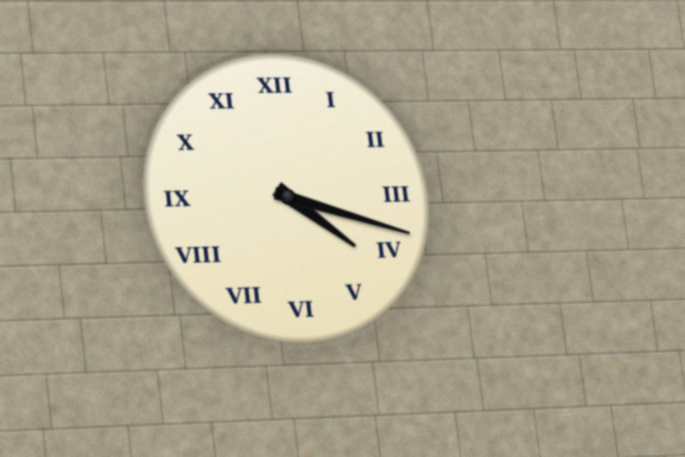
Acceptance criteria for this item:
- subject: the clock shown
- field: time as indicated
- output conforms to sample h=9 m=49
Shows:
h=4 m=18
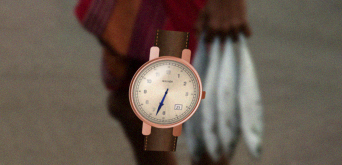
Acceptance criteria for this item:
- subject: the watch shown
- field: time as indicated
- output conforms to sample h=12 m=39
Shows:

> WHAT YOU HAVE TO DO: Copy every line of the records above word for word, leaving out the pictures.

> REPLY:
Acceptance criteria for this item:
- subject: the clock shown
- field: time as indicated
- output conforms to sample h=9 m=49
Shows:
h=4 m=18
Acceptance criteria for this item:
- subject: the watch shown
- field: time as indicated
- output conforms to sample h=12 m=39
Shows:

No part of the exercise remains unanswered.